### Text for analysis
-.-.-
How to group dataframe rows into list in pandas groupby

python

dataframe

groupby

pandas

byAnton Shumikhin·Nov 1, 2024

Grouping rows into lists with pandas' groupby can be done using the agg() function with list:

import pandas as pd

# Assuming 'df' is your DataFrame and 'group_col' is the column you're grouping by

# Transform rows to lists; it's magic, but it works!
grouped_lists = df.groupby('group_col').agg(lambda x: list(x))

print(grouped_lists)

You will get a DataFrame where each cell is a list of the grouped values. As easy as pie.

More efficient aggregations

For larger datasets, efficiency is crucial. This is where the pd.Series.tolist function comes in handy:

# You'd never believe how quickly this works
grouped_lists_efficient = df.groupby('a')['b'].apply(pd.Series.tolist).reset_index()

Or try grouping multiple columns with a dictionary:

# Make sure you give each column its own ride
grouped_lists_multicol = df.groupby('a').agg({'b': list, 'c': list}).reset_index()

Grouping: beyond `groupby`

For known and not numerous categories, np.unique or array splitting and list comprehension are quick alternatives:

import numpy as np

# Who needs groupby when you've got unique?
unique_groups = np.unique(df['a'])
grouped = [{group: df[df['a'] == group]['b'].tolist()} for group in unique_groups]

Advanced grouping methods

For more complex aggregations, apply multiple functions to the same column:

# One column, so many possibilities
grouped_complex = df.groupby('a')['b'].agg([list, sum, 'mean']).reset_index()

You can also go one step further with custom aggregation functions:

# Your data, your rules
def custom_agg(series):
    # Your custom processing here
    return series.to_list()

grouped_custom = df.groupby('a').agg({'b': custom_agg}).reset_index()
-.-.-
### Complete the following
**a.** In the pandas grouping guide, what kind of result does the first example, the one using agg() with list, produce?
**b.** Using the pandas grouping guide, say why it introduces pd.Series.tolist as an alternative to the first approach.
**c.** Pick up the pandas grouping guide after its final code snippet and carry it forward.

### Collected material
-.-.-
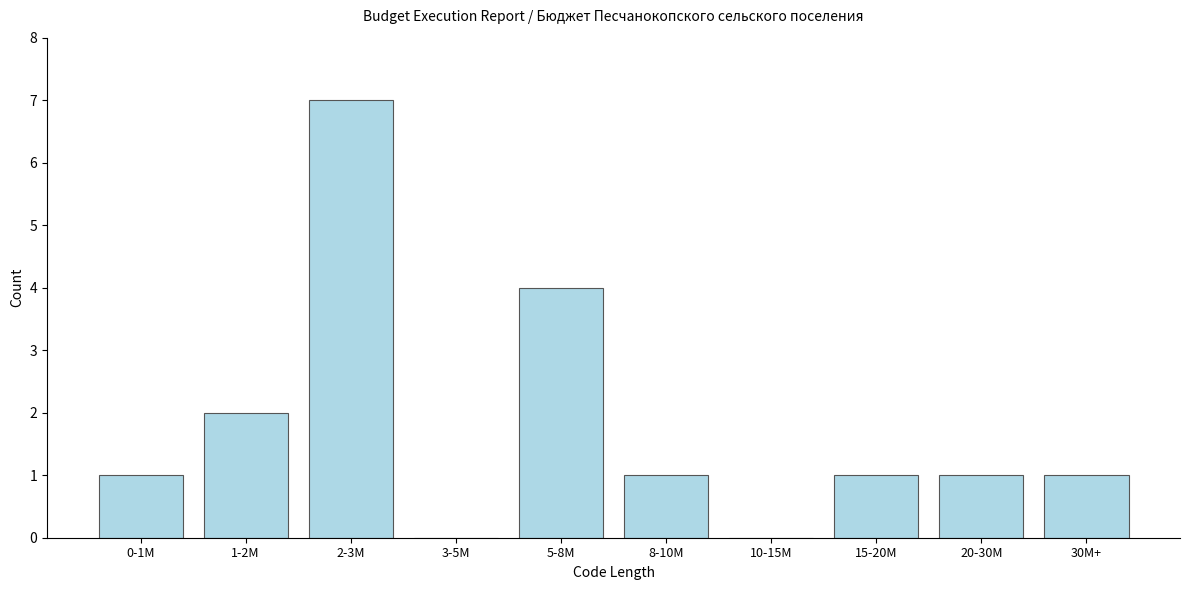

Reading right to left, transcribe all the data shown in this chart.

30M+=1	20-30M=1	15-20M=1	10-15M=0	8-10M=1	5-8M=4	3-5M=0	2-3M=7	1-2M=2	0-1M=1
-.-.-
### Answers by item number
**a.** A DataFrame where each cell is a list of the grouped values.

**b.** The guide says that efficiency is crucial for larger datasets. It presents pd.Series.tolist as a handy, more efficient way to collect grouped values into lists in that case.

**c.**
Pro tip: Enhance performance

In large groupby operations, small changes can notably affect performance. Try sorting before grouping:

# Sort before you group. It's like lining up before you board the school bus!
df_sorted = df.sort_values('group_col')
grouped_lists_sorted = df_sorted.groupby('group_col').agg(list)

Benchmark different methods. For small datasets a loop might even be quicker:

# Loops may be vintage, but sometimes they're faster
grouped_values = {k: g['b'].tolist() for k,g in df.groupby('a')}

Also, don't forget that grouping data is not exclusive to pandas

import numpy as np

# Don't be a Pandas snob, numpy can group too
grouped_array = np.split(df['b'].values, np.unique(df['a'], return_index=True)[1][1:])

Deploy the power of lambda

For more tailored data conversion, introduce lambda functions to your groupby operations:

# Lambda: for when built-in functions just won't cut it
grouped_lambda = df.groupby('a')['b'].apply(lambda x: [val for val in x if val > 0]).reset_index()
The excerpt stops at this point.